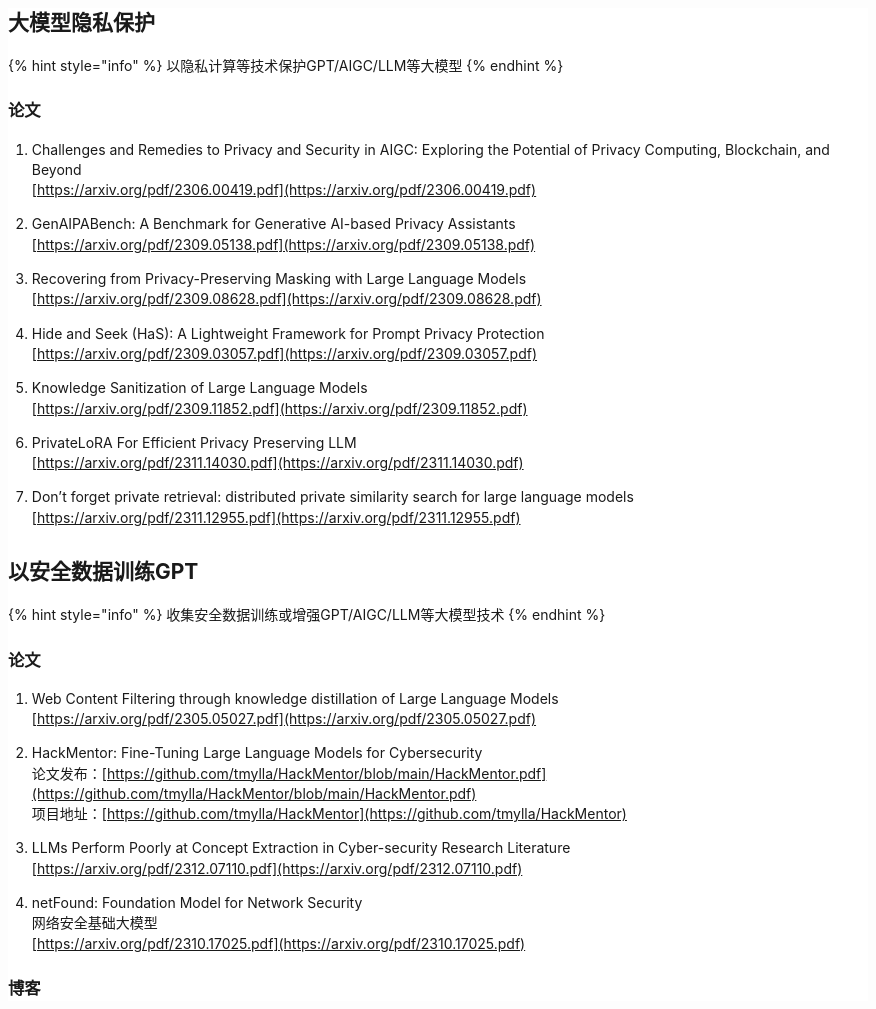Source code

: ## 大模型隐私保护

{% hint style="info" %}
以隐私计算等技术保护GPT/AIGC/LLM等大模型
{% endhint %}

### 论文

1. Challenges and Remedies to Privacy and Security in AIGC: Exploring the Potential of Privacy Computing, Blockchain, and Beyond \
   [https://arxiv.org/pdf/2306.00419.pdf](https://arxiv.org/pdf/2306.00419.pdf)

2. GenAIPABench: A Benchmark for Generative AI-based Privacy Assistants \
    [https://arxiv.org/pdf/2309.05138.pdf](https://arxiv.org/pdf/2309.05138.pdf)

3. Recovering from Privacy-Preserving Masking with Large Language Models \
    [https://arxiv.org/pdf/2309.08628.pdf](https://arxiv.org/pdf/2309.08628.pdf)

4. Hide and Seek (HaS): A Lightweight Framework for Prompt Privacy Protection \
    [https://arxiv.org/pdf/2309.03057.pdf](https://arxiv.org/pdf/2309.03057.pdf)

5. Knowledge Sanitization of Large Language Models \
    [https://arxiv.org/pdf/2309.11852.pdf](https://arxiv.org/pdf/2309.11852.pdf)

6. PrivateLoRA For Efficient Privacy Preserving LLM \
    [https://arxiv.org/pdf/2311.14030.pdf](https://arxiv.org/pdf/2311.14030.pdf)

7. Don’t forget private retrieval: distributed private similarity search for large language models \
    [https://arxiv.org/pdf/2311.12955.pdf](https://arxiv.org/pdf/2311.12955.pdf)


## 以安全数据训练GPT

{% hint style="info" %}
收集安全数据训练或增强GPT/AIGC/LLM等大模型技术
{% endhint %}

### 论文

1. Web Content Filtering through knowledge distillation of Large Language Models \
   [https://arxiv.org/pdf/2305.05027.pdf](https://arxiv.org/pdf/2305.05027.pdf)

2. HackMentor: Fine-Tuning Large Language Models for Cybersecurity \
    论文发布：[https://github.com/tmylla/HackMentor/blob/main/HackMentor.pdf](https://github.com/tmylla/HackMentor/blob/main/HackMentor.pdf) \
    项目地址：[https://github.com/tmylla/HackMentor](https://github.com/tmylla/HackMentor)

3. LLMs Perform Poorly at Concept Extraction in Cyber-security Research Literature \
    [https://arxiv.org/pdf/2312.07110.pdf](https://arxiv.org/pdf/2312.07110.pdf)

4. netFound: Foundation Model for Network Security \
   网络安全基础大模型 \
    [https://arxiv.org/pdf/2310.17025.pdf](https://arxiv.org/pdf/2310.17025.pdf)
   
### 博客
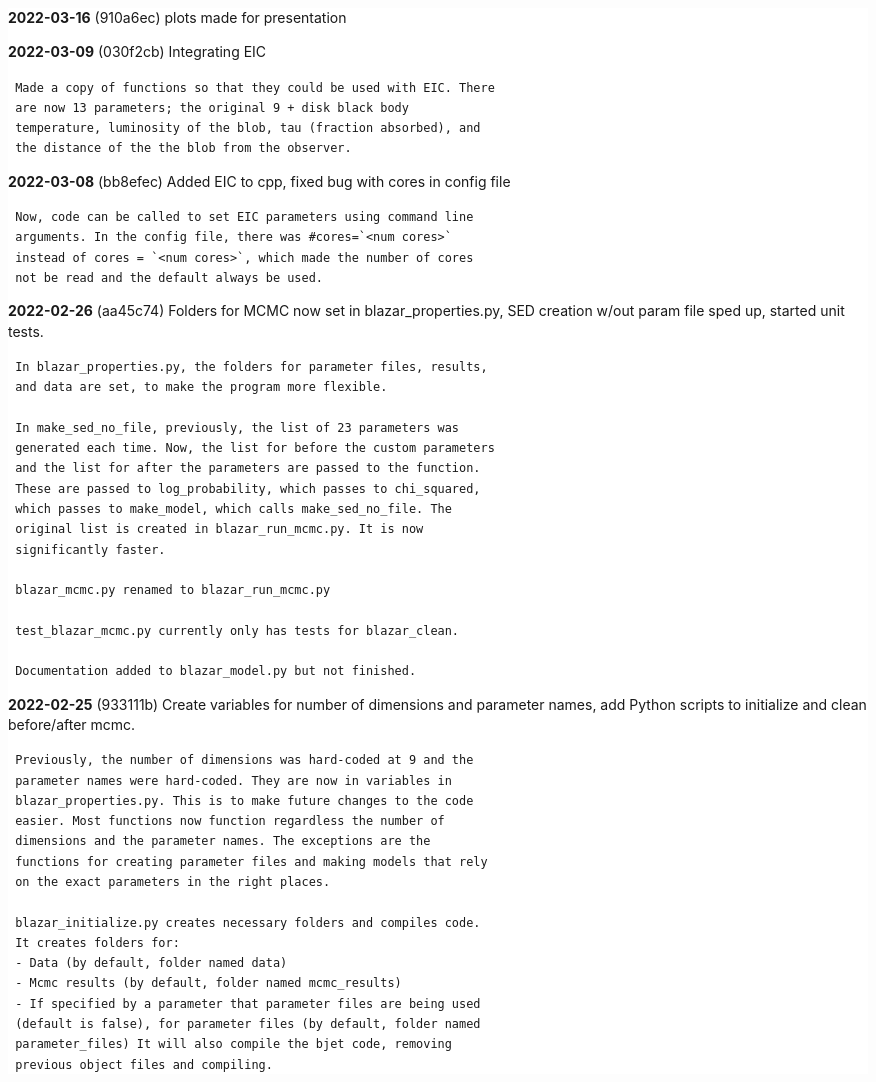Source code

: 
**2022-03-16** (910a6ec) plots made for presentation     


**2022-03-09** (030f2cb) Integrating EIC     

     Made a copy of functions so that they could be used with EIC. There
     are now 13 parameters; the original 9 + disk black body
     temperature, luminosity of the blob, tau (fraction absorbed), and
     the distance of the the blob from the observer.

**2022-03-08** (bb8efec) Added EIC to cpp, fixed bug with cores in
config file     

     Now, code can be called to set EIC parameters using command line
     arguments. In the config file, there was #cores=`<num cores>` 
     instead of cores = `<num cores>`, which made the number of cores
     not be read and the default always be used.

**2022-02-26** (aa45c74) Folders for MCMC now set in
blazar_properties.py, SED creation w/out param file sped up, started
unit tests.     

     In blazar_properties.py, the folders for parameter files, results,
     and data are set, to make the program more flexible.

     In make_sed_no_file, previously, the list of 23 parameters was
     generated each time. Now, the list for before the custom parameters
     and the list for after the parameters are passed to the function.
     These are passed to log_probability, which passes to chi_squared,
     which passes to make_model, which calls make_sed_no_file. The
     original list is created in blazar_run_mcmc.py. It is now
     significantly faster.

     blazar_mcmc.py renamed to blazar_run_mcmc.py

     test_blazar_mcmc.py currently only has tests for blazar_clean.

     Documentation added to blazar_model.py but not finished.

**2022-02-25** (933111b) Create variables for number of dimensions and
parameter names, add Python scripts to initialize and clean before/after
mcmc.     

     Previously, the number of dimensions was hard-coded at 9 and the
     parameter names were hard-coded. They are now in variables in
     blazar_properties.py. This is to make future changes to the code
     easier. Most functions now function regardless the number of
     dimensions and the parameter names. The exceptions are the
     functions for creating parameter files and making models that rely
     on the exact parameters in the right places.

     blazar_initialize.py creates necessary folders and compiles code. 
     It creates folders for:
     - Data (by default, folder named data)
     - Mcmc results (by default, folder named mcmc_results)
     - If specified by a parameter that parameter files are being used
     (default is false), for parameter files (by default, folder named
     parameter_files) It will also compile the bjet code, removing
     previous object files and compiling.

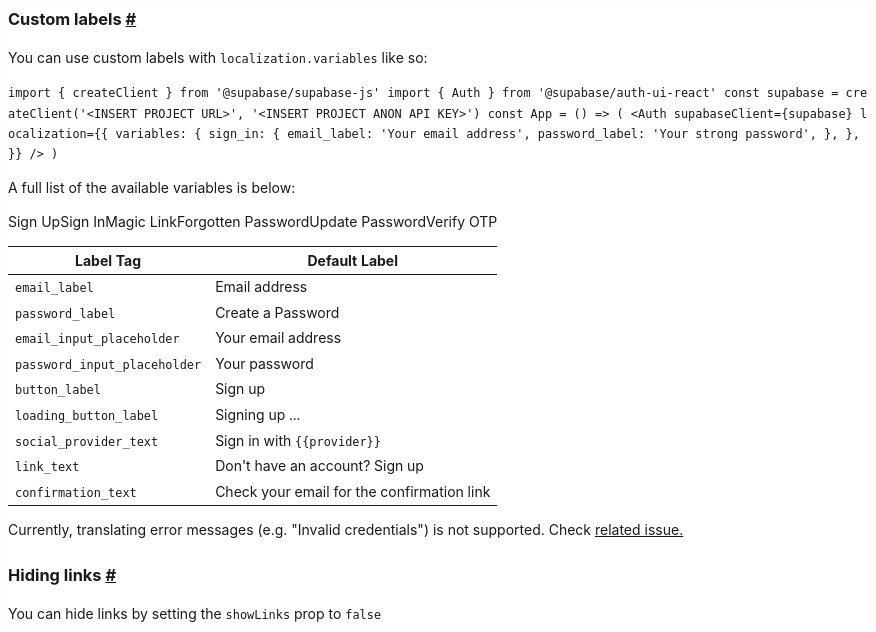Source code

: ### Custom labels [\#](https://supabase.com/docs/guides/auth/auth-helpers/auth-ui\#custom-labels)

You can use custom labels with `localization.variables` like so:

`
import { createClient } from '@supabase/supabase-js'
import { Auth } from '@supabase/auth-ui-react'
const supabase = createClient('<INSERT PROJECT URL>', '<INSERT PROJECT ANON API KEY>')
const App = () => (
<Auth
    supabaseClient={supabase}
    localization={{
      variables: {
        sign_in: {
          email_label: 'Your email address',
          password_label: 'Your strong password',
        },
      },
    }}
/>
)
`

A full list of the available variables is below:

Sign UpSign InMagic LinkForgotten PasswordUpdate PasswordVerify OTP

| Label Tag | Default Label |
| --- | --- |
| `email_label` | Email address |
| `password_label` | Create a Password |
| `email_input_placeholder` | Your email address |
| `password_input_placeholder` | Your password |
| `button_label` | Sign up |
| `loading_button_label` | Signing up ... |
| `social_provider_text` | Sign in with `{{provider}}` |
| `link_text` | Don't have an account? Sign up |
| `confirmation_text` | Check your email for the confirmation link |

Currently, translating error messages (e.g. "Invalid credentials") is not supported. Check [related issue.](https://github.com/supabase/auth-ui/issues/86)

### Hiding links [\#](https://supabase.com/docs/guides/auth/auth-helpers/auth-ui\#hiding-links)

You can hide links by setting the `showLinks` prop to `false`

Task to complete: Quote the records above exactly, leaving out any pictures.

Answer section:
Source code

: ## 大模型隐私保护

{% hint style="info" %}
以隐私计算等技术保护GPT/AIGC/LLM等大模型
{% endhint %}

### 论文

1. Challenges and Remedies to Privacy and Security in AIGC: Exploring the Potential of Privacy Computing, Blockchain, and Beyond \
   [https://arxiv.org/pdf/2306.00419.pdf](https://arxiv.org/pdf/2306.00419.pdf)

2. GenAIPABench: A Benchmark for Generative AI-based Privacy Assistants \
    [https://arxiv.org/pdf/2309.05138.pdf](https://arxiv.org/pdf/2309.05138.pdf)

3. Recovering from Privacy-Preserving Masking with Large Language Models \
    [https://arxiv.org/pdf/2309.08628.pdf](https://arxiv.org/pdf/2309.08628.pdf)

4. Hide and Seek (HaS): A Lightweight Framework for Prompt Privacy Protection \
    [https://arxiv.org/pdf/2309.03057.pdf](https://arxiv.org/pdf/2309.03057.pdf)

5. Knowledge Sanitization of Large Language Models \
    [https://arxiv.org/pdf/2309.11852.pdf](https://arxiv.org/pdf/2309.11852.pdf)

6. PrivateLoRA For Efficient Privacy Preserving LLM \
    [https://arxiv.org/pdf/2311.14030.pdf](https://arxiv.org/pdf/2311.14030.pdf)

7. Don’t forget private retrieval: distributed private similarity search for large language models \
    [https://arxiv.org/pdf/2311.12955.pdf](https://arxiv.org/pdf/2311.12955.pdf)


## 以安全数据训练GPT

{% hint style="info" %}
收集安全数据训练或增强GPT/AIGC/LLM等大模型技术
{% endhint %}

### 论文

1. Web Content Filtering through knowledge distillation of Large Language Models \
   [https://arxiv.org/pdf/2305.05027.pdf](https://arxiv.org/pdf/2305.05027.pdf)

2. HackMentor: Fine-Tuning Large Language Models for Cybersecurity \
    论文发布：[https://github.com/tmylla/HackMentor/blob/main/HackMentor.pdf](https://github.com/tmylla/HackMentor/blob/main/HackMentor.pdf) \
    项目地址：[https://github.com/tmylla/HackMentor](https://github.com/tmylla/HackMentor)

3. LLMs Perform Poorly at Concept Extraction in Cyber-security Research Literature \
    [https://arxiv.org/pdf/2312.07110.pdf](https://arxiv.org/pdf/2312.07110.pdf)

4. netFound: Foundation Model for Network Security \
   网络安全基础大模型 \
    [https://arxiv.org/pdf/2310.17025.pdf](https://arxiv.org/pdf/2310.17025.pdf)
   
### 博客
Source code

: 
**2022-03-16** (910a6ec) plots made for presentation     


**2022-03-09** (030f2cb) Integrating EIC     

     Made a copy of functions so that they could be used with EIC. There
     are now 13 parameters; the original 9 + disk black body
     temperature, luminosity of the blob, tau (fraction absorbed), and
     the distance of the the blob from the observer.

**2022-03-08** (bb8efec) Added EIC to cpp, fixed bug with cores in
config file     

     Now, code can be called to set EIC parameters using command line
     arguments. In the config file, there was #cores=`<num cores>` 
     instead of cores = `<num cores>`, which made the number of cores
     not be read and the default always be used.

**2022-02-26** (aa45c74) Folders for MCMC now set in
blazar_properties.py, SED creation w/out param file sped up, started
unit tests.     

     In blazar_properties.py, the folders for parameter files, results,
     and data are set, to make the program more flexible.

     In make_sed_no_file, previously, the list of 23 parameters was
     generated each time. Now, the list for before the custom parameters
     and the list for after the parameters are passed to the function.
     These are passed to log_probability, which passes to chi_squared,
     which passes to make_model, which calls make_sed_no_file. The
     original list is created in blazar_run_mcmc.py. It is now
     significantly faster.

     blazar_mcmc.py renamed to blazar_run_mcmc.py

     test_blazar_mcmc.py currently only has tests for blazar_clean.

     Documentation added to blazar_model.py but not finished.

**2022-02-25** (933111b) Create variables for number of dimensions and
parameter names, add Python scripts to initialize and clean before/after
mcmc.     

     Previously, the number of dimensions was hard-coded at 9 and the
     parameter names were hard-coded. They are now in variables in
     blazar_properties.py. This is to make future changes to the code
     easier. Most functions now function regardless the number of
     dimensions and the parameter names. The exceptions are the
     functions for creating parameter files and making models that rely
     on the exact parameters in the right places.

     blazar_initialize.py creates necessary folders and compiles code. 
     It creates folders for:
     - Data (by default, folder named data)
     - Mcmc results (by default, folder named mcmc_results)
     - If specified by a parameter that parameter files are being used
     (default is false), for parameter files (by default, folder named
     parameter_files) It will also compile the bjet code, removing
     previous object files and compiling.

Source code

: ### Custom labels [\#](https://supabase.com/docs/guides/auth/auth-helpers/auth-ui\#custom-labels)

You can use custom labels with `localization.variables` like so:

`
import { createClient } from '@supabase/supabase-js'
import { Auth } from '@supabase/auth-ui-react'
const supabase = createClient('<INSERT PROJECT URL>', '<INSERT PROJECT ANON API KEY>')
const App = () => (
<Auth
    supabaseClient={supabase}
    localization={{
      variables: {
        sign_in: {
          email_label: 'Your email address',
          password_label: 'Your strong password',
        },
      },
    }}
/>
)
`

A full list of the available variables is below:

Sign UpSign InMagic LinkForgotten PasswordUpdate PasswordVerify OTP

| Label Tag | Default Label |
| --- | --- |
| `email_label` | Email address |
| `password_label` | Create a Password |
| `email_input_placeholder` | Your email address |
| `password_input_placeholder` | Your password |
| `button_label` | Sign up |
| `loading_button_label` | Signing up ... |
| `social_provider_text` | Sign in with `{{provider}}` |
| `link_text` | Don't have an account? Sign up |
| `confirmation_text` | Check your email for the confirmation link |

Currently, translating error messages (e.g. "Invalid credentials") is not supported. Check [related issue.](https://github.com/supabase/auth-ui/issues/86)

### Hiding links [\#](https://supabase.com/docs/guides/auth/auth-helpers/auth-ui\#hiding-links)

You can hide links by setting the `showLinks` prop to `false`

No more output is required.